══ TASK MATERIAL ══
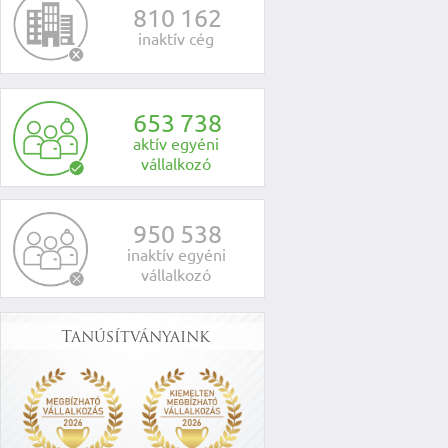
8
1
0
1
6
2
inaktív cég
6
5
3
7
3
8
aktív egyéni
vállalkozó
9
5
0
5
3
8
inaktív egyéni
vállalkozó
Tanúsítványaink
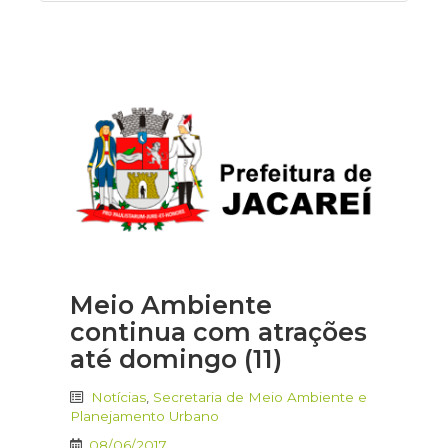
Meio Ambiente
continua com atrações
até domingo (11)
Notícias
,
Secretaria de Meio Ambiente e
Planejamento Urbano
08/06/2017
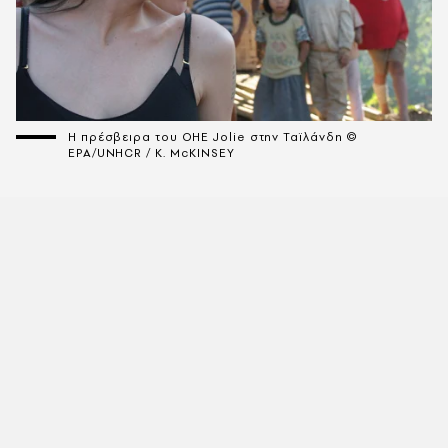
Η πρέσβειρα του ΟΗΕ Jolie στην Ταϊλάνδη ©
EPA/UNHCR / K. McKINSEY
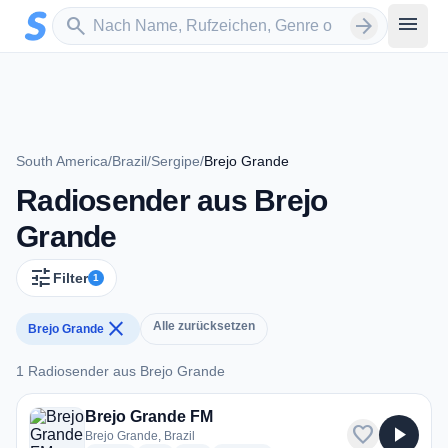
Zum Hauptinhalt springen
Sender suchen
menu
search
arrow_forward
South America
/
Brazil
/
Sergipe
/
Brejo Grande
Radiosender aus Brejo
Grande
tune
Filter
1
close
Alle zurücksetzen
Brejo Grande
1 Radiosender aus Brejo Grande
1 Radiosender aus Brejo Grande
Brejo Grande FM
favorite
play_arrow
Brejo Grande, Brazil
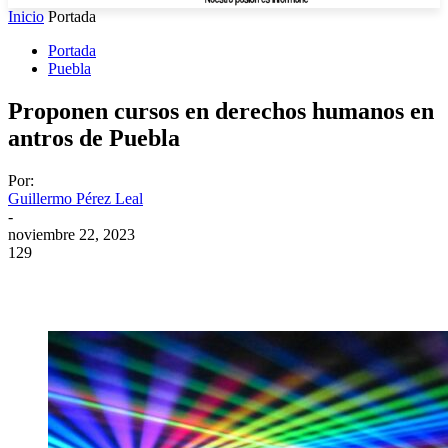
Inicio
Portada
Portada
Puebla
Proponen cursos en derechos humanos en
antros de Puebla
Por:
Guillermo Pérez Leal
-
noviembre 22, 2023
129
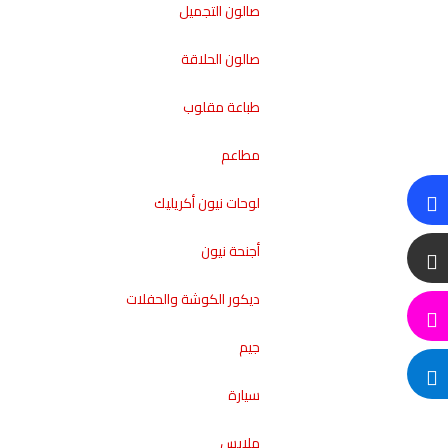
صالون التجميل
صالون الحلاقة
طباعة مقلوب
مطاعم
لوحات نيون أكريليك
أجنحة نيون
ديكور الكوشة والحفلات
جيم
سيارة
ملابس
═══
WHAT THIS TASK INVOLVES =>
Please repeat all of the data exactly, excluding images.

WRITTEN RESPONSE =>
8
1
0
1
6
2
inaktív cég
6
5
3
7
3
8
aktív egyéni
vállalkozó
9
5
0
5
3
8
inaktív egyéni
vállalkozó
Tanúsítványaink
Meio Ambiente
continua com atrações
até domingo (11)
Notícias
,
Secretaria de Meio Ambiente e
Planejamento Urbano
08/06/2017
Η πρέσβειρα του ΟΗΕ Jolie στην Ταϊλάνδη ©
EPA/UNHCR / K. McKINSEY
Zum Hauptinhalt springen
Sender suchen
menu
search
arrow_forward
South America
/
Brazil
/
Sergipe
/
Brejo Grande
Radiosender aus Brejo
Grande
tune
Filter
1
close
Alle zurücksetzen
Brejo Grande
1 Radiosender aus Brejo Grande
1 Radiosender aus Brejo Grande
Brejo Grande FM
favorite
play_arrow
Brejo Grande, Brazil
Inicio
Portada
Portada
Puebla
Proponen cursos en derechos humanos en
antros de Puebla
Por:
Guillermo Pérez Leal
-
noviembre 22, 2023
129
صالون التجميل
صالون الحلاقة
طباعة مقلوب
مطاعم
لوحات نيون أكريليك
أجنحة نيون
ديكور الكوشة والحفلات
جيم
سيارة
ملابس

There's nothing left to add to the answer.